- **Work to complete**
Can you write out the following transcript on how GDP is measured, word for word and in full?

BOB MOON: I figured the formula for what the Gross Domestic Product actually measures must be fairly straightforward.
KEN MAYLAND: C + I + G + (X - M). That's what you see in a textbook.
I know, it sounds complicated. But Ken Mayland of Clearview Economics says it's actually pretty simple:
C -- that's all we consume, or buy. Plus I -- that's investment by businesses, in everything from software to a new plant. Plus G -- all government spending, federal, state and local. Plus X -- our net exports, whatever U.S. businesses sold abroad. Minus M -- what we imported.
Mayland says the GDP can also be measured at the other end, by totaling all the money Americans took in. Either should provide a sum equal to the GDP number.
MAYLAND: If you take up all the incomes earned in the economy, all the wages plus all the interest and dividend incomes and rents and profits and so on, that should add up to GDP.
Keep in mind, though, a relatively slight shift in spending can look impressive when it comes to GDP growth.

- **Supplied material**
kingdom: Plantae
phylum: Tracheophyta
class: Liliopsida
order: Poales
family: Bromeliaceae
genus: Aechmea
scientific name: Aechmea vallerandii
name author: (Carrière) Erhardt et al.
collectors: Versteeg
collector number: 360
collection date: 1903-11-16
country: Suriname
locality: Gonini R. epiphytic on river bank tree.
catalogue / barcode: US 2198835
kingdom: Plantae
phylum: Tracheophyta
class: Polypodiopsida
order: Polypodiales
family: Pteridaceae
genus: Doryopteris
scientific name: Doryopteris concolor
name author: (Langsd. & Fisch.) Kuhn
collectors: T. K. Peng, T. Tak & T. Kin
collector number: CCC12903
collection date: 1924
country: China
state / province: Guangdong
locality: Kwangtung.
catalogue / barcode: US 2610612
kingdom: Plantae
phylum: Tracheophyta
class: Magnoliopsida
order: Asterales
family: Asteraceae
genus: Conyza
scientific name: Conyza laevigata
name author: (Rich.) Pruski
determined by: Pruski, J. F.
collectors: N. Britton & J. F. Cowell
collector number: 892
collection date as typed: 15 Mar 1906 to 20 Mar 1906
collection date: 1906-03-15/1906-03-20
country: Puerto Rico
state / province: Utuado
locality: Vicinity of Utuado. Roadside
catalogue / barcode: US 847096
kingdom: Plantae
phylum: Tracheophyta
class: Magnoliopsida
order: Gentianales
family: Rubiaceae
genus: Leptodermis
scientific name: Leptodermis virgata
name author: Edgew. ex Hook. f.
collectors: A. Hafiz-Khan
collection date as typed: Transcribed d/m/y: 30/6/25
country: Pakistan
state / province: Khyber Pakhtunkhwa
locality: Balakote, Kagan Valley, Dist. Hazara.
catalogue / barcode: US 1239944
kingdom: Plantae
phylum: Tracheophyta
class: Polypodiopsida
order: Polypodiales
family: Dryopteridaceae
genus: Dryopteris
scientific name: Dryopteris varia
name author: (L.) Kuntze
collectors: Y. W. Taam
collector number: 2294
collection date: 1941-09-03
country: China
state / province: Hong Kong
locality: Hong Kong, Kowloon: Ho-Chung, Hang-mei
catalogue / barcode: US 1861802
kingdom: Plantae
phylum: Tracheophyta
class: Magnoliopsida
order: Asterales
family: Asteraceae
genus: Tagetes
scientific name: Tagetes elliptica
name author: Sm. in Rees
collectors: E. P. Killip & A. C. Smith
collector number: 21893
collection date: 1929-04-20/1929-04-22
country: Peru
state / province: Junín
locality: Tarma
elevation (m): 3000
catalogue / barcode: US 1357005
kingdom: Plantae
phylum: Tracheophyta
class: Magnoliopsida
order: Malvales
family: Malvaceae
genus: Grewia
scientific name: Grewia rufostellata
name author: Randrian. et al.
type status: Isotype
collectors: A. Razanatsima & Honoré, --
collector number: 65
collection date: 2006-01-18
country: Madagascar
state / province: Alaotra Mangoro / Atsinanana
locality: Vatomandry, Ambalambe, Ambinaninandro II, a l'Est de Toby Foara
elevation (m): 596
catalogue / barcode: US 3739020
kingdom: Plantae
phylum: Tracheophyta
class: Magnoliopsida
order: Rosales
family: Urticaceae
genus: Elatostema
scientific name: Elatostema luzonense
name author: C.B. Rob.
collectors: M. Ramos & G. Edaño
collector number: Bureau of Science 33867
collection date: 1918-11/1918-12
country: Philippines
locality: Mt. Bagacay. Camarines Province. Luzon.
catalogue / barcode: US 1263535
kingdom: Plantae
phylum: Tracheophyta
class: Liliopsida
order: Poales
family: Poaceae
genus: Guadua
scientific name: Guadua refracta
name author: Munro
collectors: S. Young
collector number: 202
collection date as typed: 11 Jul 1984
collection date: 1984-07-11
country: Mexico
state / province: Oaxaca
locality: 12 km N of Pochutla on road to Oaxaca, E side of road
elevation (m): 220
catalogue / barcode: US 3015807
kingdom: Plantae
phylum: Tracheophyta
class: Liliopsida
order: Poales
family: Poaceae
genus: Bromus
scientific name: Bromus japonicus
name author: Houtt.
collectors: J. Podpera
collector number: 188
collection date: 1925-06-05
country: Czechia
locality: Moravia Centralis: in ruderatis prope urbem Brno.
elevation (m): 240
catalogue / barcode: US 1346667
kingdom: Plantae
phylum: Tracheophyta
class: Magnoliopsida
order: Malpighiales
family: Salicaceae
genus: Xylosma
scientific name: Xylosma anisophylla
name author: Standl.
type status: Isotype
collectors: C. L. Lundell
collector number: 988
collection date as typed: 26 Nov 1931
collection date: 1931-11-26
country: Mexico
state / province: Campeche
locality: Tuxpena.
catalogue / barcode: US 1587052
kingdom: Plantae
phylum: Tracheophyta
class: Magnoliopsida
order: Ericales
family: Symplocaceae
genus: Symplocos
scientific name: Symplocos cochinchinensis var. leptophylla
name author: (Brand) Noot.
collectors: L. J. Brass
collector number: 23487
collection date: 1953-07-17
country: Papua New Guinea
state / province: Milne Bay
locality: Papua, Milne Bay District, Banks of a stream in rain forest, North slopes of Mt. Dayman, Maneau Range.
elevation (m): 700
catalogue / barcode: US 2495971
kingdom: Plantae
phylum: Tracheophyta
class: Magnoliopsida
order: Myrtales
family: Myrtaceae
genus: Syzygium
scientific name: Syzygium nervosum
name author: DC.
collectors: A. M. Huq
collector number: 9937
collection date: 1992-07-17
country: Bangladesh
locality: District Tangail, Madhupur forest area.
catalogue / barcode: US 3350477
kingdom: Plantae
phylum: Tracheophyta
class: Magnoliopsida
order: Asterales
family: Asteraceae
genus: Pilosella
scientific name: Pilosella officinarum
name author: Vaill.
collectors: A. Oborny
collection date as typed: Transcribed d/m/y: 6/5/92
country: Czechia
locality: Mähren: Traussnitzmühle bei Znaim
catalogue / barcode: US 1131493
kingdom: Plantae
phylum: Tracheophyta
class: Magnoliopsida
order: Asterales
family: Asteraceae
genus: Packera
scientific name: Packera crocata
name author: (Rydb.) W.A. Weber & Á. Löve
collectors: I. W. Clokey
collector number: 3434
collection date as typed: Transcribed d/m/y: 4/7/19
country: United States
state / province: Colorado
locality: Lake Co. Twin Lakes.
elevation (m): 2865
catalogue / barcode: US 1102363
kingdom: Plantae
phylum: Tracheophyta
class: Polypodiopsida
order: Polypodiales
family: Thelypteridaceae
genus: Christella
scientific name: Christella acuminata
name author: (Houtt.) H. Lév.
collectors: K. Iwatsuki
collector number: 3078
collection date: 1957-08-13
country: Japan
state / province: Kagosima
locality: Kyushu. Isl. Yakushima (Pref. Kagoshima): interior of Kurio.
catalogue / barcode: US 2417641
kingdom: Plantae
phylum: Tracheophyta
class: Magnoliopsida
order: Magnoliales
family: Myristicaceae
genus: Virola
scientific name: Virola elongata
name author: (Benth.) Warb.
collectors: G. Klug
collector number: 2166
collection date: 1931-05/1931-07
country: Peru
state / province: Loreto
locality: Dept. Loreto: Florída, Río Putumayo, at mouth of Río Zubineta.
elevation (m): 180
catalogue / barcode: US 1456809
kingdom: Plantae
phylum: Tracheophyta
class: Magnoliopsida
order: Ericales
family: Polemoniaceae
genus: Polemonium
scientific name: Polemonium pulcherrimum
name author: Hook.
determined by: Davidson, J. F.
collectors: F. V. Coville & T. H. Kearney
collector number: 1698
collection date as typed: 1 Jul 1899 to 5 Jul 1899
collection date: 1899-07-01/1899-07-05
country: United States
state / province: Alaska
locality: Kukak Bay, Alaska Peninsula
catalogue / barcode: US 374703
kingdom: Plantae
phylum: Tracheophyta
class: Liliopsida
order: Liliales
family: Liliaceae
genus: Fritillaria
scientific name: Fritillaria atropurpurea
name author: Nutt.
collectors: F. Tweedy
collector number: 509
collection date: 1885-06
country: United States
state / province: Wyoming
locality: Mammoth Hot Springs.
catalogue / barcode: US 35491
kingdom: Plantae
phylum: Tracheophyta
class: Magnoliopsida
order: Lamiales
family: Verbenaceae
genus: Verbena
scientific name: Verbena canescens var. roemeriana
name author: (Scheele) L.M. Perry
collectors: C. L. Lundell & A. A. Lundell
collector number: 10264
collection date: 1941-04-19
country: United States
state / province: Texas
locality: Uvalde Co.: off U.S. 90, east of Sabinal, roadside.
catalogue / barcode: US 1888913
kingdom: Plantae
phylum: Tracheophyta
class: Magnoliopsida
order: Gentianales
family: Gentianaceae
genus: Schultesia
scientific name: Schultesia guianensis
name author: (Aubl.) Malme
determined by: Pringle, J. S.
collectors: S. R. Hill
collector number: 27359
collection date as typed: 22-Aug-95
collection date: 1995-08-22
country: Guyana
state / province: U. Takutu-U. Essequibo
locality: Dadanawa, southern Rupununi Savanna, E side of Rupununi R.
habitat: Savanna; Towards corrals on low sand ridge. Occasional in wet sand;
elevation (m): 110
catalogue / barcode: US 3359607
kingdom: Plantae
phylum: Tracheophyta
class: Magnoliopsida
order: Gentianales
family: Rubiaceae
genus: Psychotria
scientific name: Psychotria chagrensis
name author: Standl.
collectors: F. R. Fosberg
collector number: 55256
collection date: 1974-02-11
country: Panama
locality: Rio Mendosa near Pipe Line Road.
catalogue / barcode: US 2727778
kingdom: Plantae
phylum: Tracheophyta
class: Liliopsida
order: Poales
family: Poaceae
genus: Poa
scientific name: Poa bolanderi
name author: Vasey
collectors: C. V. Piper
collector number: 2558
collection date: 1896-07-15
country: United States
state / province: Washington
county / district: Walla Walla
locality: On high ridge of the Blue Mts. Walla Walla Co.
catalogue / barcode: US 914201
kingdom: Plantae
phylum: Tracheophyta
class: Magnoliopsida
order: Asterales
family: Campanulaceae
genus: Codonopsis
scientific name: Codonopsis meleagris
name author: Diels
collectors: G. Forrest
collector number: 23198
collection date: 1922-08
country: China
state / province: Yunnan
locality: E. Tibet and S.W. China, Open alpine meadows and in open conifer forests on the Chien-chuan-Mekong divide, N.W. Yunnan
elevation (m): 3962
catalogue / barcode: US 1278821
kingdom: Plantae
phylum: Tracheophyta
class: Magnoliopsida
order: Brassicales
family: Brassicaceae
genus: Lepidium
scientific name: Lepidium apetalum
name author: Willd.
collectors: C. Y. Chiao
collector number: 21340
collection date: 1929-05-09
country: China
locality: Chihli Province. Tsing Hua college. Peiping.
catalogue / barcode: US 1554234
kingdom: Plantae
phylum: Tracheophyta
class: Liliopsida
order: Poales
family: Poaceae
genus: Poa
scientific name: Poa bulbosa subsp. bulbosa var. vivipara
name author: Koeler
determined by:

- **Exercise output**
BOB MOON: I figured the formula for what the Gross Domestic Product actually measures must be fairly straightforward.
KEN MAYLAND: C + I + G + (X - M). That's what you see in a textbook.
I know, it sounds complicated. But Ken Mayland of Clearview Economics says it's actually pretty simple:
C -- that's all we consume, or buy. Plus I -- that's investment by businesses, in everything from software to a new plant. Plus G -- all government spending, federal, state and local. Plus X -- our net exports, whatever U.S. businesses sold abroad. Minus M -- what we imported.
Mayland says the GDP can also be measured at the other end, by totaling all the money Americans took in. Either should provide a sum equal to the GDP number.
MAYLAND: If you take up all the incomes earned in the economy, all the wages plus all the interest and dividend incomes and rents and profits and so on, that should add up to GDP.
Keep in mind, though, a relatively slight shift in spending can look impressive when it comes to GDP growth.